→ **What the task asks**: Reproduce the data below verbatim, beginning with its first line and ending with the line that contains "scientific name: Erythronium albidum", inclusive.

→ **Records supplied**:
+++
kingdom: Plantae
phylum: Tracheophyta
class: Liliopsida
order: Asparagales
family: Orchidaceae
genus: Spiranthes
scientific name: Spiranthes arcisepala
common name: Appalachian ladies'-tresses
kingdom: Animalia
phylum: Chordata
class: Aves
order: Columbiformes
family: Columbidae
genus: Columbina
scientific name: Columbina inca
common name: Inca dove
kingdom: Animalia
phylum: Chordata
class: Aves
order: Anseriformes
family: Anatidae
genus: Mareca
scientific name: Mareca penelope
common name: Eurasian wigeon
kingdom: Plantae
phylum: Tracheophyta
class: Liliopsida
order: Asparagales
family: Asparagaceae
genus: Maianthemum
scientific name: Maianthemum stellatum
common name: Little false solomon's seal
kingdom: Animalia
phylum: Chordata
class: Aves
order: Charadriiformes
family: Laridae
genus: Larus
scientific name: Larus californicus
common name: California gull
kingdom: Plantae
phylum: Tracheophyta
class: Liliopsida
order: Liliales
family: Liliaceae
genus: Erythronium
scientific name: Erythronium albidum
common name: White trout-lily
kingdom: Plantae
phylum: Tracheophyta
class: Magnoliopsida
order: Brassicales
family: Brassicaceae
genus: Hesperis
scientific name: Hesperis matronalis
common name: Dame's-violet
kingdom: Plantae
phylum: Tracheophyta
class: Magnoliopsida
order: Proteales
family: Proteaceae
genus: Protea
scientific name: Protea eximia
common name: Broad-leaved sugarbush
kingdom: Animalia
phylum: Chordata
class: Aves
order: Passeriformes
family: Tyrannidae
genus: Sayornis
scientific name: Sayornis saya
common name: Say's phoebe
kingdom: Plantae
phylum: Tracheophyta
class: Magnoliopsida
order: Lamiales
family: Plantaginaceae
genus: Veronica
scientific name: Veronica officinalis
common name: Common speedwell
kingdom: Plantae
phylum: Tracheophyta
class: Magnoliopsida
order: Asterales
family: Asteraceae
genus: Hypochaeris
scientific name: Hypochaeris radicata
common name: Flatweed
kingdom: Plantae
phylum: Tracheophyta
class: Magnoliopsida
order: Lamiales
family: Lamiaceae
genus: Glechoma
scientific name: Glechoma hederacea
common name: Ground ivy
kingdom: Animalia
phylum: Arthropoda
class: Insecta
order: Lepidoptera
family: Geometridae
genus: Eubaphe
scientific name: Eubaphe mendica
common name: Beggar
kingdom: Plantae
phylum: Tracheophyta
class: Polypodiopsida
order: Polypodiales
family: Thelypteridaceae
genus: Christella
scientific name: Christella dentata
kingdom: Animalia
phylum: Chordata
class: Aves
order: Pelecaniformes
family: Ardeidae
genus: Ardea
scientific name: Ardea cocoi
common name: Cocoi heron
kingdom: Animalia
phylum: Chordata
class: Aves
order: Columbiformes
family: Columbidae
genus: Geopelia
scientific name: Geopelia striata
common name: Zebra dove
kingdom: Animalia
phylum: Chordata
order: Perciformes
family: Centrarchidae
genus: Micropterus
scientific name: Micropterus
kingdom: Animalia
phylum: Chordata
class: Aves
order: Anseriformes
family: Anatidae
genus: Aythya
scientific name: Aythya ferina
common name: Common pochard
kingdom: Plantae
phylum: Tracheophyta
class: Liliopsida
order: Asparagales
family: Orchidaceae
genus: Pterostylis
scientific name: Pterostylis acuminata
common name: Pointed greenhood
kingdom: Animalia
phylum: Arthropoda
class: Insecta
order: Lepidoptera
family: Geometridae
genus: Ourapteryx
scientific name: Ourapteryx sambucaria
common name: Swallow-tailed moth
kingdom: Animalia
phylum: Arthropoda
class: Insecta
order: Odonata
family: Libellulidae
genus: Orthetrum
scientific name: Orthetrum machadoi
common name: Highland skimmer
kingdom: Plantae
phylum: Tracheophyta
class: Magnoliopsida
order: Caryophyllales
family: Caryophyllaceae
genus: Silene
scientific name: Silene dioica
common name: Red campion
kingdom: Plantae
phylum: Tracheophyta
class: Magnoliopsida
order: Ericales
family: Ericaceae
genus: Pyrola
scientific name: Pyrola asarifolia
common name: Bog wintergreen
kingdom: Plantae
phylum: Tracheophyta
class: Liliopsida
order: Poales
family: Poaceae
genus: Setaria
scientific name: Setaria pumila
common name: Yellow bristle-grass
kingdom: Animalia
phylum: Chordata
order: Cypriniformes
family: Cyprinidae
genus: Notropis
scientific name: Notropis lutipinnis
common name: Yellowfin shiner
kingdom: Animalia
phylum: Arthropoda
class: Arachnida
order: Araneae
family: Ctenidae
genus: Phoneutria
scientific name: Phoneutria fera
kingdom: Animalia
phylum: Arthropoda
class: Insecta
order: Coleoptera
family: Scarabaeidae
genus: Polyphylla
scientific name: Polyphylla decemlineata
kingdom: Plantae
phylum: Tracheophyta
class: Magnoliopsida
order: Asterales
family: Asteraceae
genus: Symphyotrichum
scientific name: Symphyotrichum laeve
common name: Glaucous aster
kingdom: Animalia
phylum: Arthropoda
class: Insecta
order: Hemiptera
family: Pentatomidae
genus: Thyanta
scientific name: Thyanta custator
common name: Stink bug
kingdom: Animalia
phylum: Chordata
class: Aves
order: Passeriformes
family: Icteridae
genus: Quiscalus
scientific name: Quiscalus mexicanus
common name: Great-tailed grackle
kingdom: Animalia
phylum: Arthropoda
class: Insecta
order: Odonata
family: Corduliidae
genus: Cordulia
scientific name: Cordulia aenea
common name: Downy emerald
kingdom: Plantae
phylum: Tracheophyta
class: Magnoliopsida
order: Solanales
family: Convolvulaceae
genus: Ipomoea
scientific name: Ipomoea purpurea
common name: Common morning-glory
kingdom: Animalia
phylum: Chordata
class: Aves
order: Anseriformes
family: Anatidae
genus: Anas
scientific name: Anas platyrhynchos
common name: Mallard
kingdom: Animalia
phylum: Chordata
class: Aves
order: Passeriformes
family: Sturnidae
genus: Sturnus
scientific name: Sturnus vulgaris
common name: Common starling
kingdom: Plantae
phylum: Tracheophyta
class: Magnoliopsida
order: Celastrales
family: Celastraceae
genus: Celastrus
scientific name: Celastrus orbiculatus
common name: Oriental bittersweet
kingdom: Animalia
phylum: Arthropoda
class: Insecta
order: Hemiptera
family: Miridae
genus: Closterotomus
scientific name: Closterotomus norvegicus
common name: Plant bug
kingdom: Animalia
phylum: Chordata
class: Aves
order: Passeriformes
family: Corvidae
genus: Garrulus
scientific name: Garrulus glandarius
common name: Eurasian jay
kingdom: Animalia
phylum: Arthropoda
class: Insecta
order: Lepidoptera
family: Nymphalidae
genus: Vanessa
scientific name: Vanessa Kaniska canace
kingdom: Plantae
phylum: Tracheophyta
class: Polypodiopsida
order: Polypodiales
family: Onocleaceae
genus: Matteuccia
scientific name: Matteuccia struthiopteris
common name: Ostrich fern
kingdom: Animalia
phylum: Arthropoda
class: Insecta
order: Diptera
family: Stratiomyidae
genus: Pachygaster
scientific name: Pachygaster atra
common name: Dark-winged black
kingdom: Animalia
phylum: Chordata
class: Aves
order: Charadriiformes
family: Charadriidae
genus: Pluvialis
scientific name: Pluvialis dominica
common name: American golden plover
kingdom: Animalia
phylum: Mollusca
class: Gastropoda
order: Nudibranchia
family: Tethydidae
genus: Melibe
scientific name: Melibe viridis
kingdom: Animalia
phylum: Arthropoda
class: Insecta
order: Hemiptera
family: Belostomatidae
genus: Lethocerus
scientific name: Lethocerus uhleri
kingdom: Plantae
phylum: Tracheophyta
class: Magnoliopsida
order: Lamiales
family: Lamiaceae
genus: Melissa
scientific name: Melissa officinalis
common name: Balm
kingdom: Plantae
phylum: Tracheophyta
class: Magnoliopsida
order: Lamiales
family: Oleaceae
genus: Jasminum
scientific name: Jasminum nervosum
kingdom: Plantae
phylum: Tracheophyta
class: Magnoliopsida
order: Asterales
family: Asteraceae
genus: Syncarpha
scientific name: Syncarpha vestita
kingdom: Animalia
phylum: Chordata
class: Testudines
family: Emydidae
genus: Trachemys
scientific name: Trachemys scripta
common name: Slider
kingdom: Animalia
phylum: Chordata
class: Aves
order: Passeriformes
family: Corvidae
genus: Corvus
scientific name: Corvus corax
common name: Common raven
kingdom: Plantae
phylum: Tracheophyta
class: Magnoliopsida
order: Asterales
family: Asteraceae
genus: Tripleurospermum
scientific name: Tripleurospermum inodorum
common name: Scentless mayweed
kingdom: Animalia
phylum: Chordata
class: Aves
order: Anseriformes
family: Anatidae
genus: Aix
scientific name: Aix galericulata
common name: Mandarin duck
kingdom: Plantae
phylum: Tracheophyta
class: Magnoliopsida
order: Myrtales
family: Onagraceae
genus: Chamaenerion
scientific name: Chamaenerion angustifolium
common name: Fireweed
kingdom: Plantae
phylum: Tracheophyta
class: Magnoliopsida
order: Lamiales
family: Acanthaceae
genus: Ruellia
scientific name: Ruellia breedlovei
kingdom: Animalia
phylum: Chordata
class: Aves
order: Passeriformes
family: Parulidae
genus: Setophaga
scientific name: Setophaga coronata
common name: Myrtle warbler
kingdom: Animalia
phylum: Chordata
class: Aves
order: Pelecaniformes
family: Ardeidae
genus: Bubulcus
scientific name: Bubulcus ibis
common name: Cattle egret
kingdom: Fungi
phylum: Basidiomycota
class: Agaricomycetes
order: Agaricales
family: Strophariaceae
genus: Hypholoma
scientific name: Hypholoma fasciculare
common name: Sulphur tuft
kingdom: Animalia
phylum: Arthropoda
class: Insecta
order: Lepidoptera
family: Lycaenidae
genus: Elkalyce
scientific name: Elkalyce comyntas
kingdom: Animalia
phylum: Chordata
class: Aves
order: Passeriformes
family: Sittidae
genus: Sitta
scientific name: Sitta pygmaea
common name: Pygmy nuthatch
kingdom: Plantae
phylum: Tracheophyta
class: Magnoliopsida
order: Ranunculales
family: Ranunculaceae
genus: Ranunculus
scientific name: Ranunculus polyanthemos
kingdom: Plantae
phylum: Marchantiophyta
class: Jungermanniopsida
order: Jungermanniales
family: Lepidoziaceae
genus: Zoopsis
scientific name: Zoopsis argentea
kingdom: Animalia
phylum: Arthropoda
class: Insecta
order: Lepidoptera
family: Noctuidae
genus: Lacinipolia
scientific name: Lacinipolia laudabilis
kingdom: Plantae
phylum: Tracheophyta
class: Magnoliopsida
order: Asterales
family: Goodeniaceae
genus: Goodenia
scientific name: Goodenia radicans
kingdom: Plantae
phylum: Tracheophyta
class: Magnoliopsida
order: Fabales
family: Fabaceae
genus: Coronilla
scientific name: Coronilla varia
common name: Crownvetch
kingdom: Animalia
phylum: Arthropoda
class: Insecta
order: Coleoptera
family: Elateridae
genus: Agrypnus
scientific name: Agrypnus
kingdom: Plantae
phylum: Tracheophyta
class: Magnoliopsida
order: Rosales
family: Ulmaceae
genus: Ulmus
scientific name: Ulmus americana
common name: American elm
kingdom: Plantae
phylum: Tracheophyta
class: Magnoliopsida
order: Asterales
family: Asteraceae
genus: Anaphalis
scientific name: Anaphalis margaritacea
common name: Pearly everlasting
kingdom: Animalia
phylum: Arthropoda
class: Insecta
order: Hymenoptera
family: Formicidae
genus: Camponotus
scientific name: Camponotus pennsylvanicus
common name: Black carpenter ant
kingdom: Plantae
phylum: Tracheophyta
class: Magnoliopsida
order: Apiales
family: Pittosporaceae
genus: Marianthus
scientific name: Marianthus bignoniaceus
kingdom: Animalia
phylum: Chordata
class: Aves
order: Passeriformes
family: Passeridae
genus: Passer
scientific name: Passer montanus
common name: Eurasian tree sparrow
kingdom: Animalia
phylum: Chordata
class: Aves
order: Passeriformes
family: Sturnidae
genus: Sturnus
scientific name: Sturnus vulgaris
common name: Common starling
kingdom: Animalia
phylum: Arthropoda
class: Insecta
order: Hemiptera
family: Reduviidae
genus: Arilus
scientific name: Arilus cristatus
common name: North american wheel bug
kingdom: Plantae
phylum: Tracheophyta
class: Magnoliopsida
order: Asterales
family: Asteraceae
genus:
+++
→ **Task output**:
kingdom: Plantae
phylum: Tracheophyta
class: Liliopsida
order: Asparagales
family: Orchidaceae
genus: Spiranthes
scientific name: Spiranthes arcisepala
common name: Appalachian ladies'-tresses
kingdom: Animalia
phylum: Chordata
class: Aves
order: Columbiformes
family: Columbidae
genus: Columbina
scientific name: Columbina inca
common name: Inca dove
kingdom: Animalia
phylum: Chordata
class: Aves
order: Anseriformes
family: Anatidae
genus: Mareca
scientific name: Mareca penelope
common name: Eurasian wigeon
kingdom: Plantae
phylum: Tracheophyta
class: Liliopsida
order: Asparagales
family: Asparagaceae
genus: Maianthemum
scientific name: Maianthemum stellatum
common name: Little false solomon's seal
kingdom: Animalia
phylum: Chordata
class: Aves
order: Charadriiformes
family: Laridae
genus: Larus
scientific name: Larus californicus
common name: California gull
kingdom: Plantae
phylum: Tracheophyta
class: Liliopsida
order: Liliales
family: Liliaceae
genus: Erythronium
scientific name: Erythronium albidum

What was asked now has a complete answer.